At the time, there was no halal meat available in New York. Really, there was nothing. You see it all over the place now. Back then it was different. I wasn’t sure it would work. But I took a chance.

I didn’t know what to do. I was single at the time. My wife and I split up before that, and she took our two kids back to Egypt. There were teenagers already. I was staying with the owner of the catering company, my old boss, at his house upstate. I heard about this slaughterhouse in Astoria being available. For seventy years it was a Kosher slaughter house. It went out of business. I thought I would go into business with my old boss. We could buy it together. He already knows the customers for Kosher foods. He didn’t want to do it. He said “I’m retired now. I don’t want to do it. I’ll put up some money if you need it, and you can do halal meat.”  At the time, there was no halal meat available in New York. Really, there was nothing. You see it all over the place now. Back then it was different. I wasn’t sure it would work. But I took a chance.

At first, I didn’t like it. I used to wear a suit to work. I was in charge of so many people. I stayed clean all day. This is very different. The people who drive cabs here, they have a complex. They all want that too. They want to wear a suit, and sit at a desk, and be the manager of something. They don’t feel good about their work. I’m no different from them. But I’ve gotten over it now. I like my work. I own the business. I have six employees. But I still do the slaughtering myself. Because it’s halal, you have to say the prayer first. My employees are these Hispanic guys, and they don’t know the prayer. So I do that part. That’s part of why I like my job, because I’m saying the name of God so much all day, and it makes me feel good.  I learned how to do it from my father. He taught me how.

My employees are these Hispanic guys, and they don’t know the prayer. So I do that part. That’s part of why I like my job, because I’m saying the name of God so much all day…

When you’re with your parents, at home, they teach you how to do everything. They teach you how to clean your teeth, how to speak, how to eat. Everything. As parents, they want to see themselves in you. Families are so close. At home, I have everybody around me. I feel very safe. Not like here. Here nobody talks to their families. They live far away from each other. My son lives in Connecticut, and I don’t see him. It’s just me and my wife. In the morning, I come to Starbucks and eat some breakfast. I talk to a few people here, then I walk to work. That’s it.
══════════════════════════════
Task 1 – From the account of the slaughterhouse owner, return the passage starting with "At first, I" and going on through "taught me how.".
Task 2 – According to the account, what do the people who drive cabs want to do? List each thing.
══════════════════════════════
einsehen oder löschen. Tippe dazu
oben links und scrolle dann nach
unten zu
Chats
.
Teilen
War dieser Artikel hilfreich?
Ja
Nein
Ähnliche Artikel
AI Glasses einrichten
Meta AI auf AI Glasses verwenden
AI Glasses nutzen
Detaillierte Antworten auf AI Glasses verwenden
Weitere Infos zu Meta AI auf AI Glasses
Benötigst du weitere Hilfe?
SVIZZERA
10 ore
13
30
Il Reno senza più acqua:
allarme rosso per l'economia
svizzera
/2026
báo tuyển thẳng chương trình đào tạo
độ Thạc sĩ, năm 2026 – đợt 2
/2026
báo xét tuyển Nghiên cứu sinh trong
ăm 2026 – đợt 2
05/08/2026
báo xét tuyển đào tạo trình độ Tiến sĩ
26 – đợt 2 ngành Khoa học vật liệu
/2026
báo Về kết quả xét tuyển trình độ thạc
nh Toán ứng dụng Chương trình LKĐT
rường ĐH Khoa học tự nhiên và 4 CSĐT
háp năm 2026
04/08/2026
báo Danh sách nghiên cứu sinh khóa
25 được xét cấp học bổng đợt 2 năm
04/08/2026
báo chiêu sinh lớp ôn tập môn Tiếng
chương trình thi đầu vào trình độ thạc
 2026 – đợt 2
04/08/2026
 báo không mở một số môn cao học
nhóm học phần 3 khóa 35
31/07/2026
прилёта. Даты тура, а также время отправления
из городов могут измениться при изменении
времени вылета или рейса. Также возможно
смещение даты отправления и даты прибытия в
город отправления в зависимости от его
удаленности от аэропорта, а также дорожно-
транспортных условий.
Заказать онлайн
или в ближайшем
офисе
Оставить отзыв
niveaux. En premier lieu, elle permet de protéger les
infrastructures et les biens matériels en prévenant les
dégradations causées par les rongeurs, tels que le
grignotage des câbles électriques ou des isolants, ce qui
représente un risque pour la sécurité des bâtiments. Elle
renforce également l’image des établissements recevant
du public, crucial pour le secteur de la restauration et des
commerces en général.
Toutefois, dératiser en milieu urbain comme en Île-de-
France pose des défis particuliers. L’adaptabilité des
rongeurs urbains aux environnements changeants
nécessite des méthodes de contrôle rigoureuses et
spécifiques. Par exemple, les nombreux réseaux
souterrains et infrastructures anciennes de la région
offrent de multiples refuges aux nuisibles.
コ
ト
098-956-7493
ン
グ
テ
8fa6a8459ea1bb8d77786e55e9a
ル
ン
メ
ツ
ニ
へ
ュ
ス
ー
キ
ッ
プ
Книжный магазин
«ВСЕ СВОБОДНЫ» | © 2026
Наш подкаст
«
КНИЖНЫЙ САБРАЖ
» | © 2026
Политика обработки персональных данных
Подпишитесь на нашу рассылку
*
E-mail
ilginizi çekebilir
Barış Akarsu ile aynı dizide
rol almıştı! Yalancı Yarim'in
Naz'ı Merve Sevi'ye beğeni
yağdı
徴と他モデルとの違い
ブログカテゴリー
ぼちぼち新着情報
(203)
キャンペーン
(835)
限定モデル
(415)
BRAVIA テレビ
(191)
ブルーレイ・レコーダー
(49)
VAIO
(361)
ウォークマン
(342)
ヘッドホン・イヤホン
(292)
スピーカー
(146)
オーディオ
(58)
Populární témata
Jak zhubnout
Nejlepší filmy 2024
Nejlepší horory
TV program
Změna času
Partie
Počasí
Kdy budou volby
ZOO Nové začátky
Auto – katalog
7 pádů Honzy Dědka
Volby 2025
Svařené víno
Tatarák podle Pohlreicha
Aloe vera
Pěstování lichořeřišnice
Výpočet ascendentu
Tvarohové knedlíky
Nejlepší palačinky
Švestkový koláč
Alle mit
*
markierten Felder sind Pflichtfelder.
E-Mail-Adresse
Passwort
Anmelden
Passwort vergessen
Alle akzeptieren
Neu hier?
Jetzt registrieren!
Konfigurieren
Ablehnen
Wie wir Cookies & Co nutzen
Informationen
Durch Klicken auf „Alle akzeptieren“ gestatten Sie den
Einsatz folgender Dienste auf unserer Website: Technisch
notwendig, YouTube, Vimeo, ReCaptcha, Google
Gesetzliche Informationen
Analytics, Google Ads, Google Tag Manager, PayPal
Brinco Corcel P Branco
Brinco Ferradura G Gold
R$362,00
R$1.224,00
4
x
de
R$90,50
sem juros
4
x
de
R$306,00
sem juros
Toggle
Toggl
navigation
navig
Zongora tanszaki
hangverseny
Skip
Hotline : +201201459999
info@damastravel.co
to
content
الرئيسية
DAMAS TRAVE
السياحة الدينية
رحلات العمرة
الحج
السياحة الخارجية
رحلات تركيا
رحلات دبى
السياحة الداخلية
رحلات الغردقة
══════════════════════════════
Task response 1 –
At first, I didn’t like it. I used to wear a suit to work. I was in charge of so many people. I stayed clean all day. This is very different. The people who drive cabs here, they have a complex. They all want that too. They want to wear a suit, and sit at a desk, and be the manager of something. They don’t feel good about their work. I’m no different from them. But I’ve gotten over it now. I like my work. I own the business. I have six employees. But I still do the slaughtering myself. Because it’s halal, you have to say the prayer first. My employees are these Hispanic guys, and they don’t know the prayer. So I do that part. That’s part of why I like my job, because I’m saying the name of God so much all day, and it makes me feel good.  I learned how to do it from my father. He taught me how.

Task response 2 –
- Wear a suit
- Sit at a desk
- Be the manager of something